Suppose the other day you came up with a fresh and brilliant idea: to make an automated system that would track the social and economical situation in various countries and predict when and where a new war is going to happen. So you collected historical data on numerous incidents in the world, fed that data into your favourite machine learning model, played around with the parameters, and voilà - you've got something that seems to work. There is just one thing left to do - assess whether the system you created is any good. At the very least, you need to measure its precision: the probability that a positive prediction will in fact be true.
But how do you measure precision in this case? The straightforward way would be to wait a pair of years and compare the numbers of actual and predicted wars on the planet - this would provide an approximate estimate of the true generalization ability of your system. However, this is not a very convenient option, so you better figure out how to assess your new system using only the existing data. And this is when things can get confusing (at least if you think long enough).
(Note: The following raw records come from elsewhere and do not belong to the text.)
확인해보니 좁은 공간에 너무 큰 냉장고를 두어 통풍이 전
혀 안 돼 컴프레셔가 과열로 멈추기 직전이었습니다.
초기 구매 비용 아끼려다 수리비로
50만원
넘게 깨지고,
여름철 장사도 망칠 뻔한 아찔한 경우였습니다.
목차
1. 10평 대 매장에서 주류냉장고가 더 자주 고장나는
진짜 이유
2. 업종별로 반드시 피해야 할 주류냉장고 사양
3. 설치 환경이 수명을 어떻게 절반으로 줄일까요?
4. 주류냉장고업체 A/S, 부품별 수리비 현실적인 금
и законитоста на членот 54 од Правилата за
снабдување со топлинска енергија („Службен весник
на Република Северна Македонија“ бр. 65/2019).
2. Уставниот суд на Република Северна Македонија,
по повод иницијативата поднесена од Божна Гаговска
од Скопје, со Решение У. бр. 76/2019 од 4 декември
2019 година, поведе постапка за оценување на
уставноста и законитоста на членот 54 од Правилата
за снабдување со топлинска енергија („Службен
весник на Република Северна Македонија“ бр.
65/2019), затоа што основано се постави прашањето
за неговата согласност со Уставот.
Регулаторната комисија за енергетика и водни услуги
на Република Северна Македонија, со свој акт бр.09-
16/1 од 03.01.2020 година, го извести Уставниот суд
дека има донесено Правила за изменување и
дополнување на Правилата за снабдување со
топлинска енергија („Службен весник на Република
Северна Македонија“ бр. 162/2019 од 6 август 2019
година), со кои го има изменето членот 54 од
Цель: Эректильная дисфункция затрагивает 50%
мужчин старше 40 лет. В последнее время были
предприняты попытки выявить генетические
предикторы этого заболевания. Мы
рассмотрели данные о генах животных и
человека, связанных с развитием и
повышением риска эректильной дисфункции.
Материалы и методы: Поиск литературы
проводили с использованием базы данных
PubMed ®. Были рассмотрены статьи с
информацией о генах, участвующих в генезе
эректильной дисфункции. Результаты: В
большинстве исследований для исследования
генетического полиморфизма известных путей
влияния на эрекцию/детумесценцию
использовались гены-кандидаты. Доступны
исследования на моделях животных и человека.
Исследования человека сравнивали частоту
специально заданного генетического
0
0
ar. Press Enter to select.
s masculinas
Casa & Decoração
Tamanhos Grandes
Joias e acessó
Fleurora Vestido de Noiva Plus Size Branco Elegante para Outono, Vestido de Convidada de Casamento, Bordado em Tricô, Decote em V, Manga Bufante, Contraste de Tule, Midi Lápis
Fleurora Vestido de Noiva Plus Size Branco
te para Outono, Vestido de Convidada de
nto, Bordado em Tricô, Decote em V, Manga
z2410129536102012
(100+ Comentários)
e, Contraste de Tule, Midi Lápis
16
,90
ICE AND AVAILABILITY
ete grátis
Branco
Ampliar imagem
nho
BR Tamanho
The most popular solutions here are, of course, holdout testing and cross-validation, but their interpretation is often overlooked, so I believe they are worth thinking about for a minute.
Holdout
Conceptually the simplest way is the holdout validation: you randomly split your data into a training set of size n and a test set of size m, use former for training and estimate performance on the latter. The two things to note here are the following:
- Due to the finite size of the test set you will only get an approximate idea of the true performance. The rule of thumb is that the performance that you measure has an error of the order 1/sqrt(m). You get this number if you try to compute the 99% confidence interval under the normality assumption.
- You are actually measuring the performance of the classifier constructed on your training set, and not the one that you are interested in. This introduces another bias in your measurement. Most often this bias is pessimistic (i.e. the performance of a classifier trained on a smaller set of data is usually worse than the performance of the classifier, trained on the full dataset), however if the dataset contains outliers this need not be the case. I am not aware of any results describing the magnitude of this bias, but I presume that for small datasets it depends on the proportion of data used for training.
Cross-validation
The idea of cross-validation is to repeat the holdout experiment described above k times and average the results.
- If on each iteration your training would result in the same classifier, you could say that the resulting measured performance has an error of the order of 1/sqrt(km). However, each iteration of cross-validation results in a different classifier being built on the selected training set. As a result, you are testing k different classifiers, each with precision 1/sqrt(m), take their average performance, and hope to obtain a better estimate for the performance of your "main" classifier. This hope is justified, because you believe that all of the k classifiers are similar to the "main" one. But what if it is not true? Can it happen so that the variance introduced by the differences in the k classifiers is significant enough to be considered? It is, after all, possible, if the data is very scarce. But again, cross-validation is used precisely when the data is scarce.
- Similarly to the case with holdout, the cross-validation estimate will most often be pessimistically biased, and it seems that no one really knows how large the bias is going to be.
Double Cross-validation
Finally, things get more complicated when you have some "hyper" parameters in your model that you need to tune (such as the λ tradeoff parameter for regularized models). If you simply estimate the performance for a range of parameter values and then pick the one reporting the best value, you are introducing an optimistic bias, because you have in fact tested your algorithm on the same data that was used for training. Therefore, it would be fair to "re-test" your algorithm on some additional data. It is not uncommon to see cases, when a round of cross-validation is used to select the model parameters, and another round is used to estimate the performance (that is, you split the training set in turn into a training and testing sets for model selection). But now things get strange.
- If on each iteration of "outer" cross validation, we re-select the "high-impact" model parameters using "inner" cross-validation, aren't we introducing just too much variability into the k models of the outer round? What performance are we measuring? Is it optimistically or pessimistically biased now? In general, how close should this doubly-cross-validated performance measure to the real model performance? How should this number be interpreted?
If some minutes of thought will help you answer these questions, I believe these would be minutes well worth spending.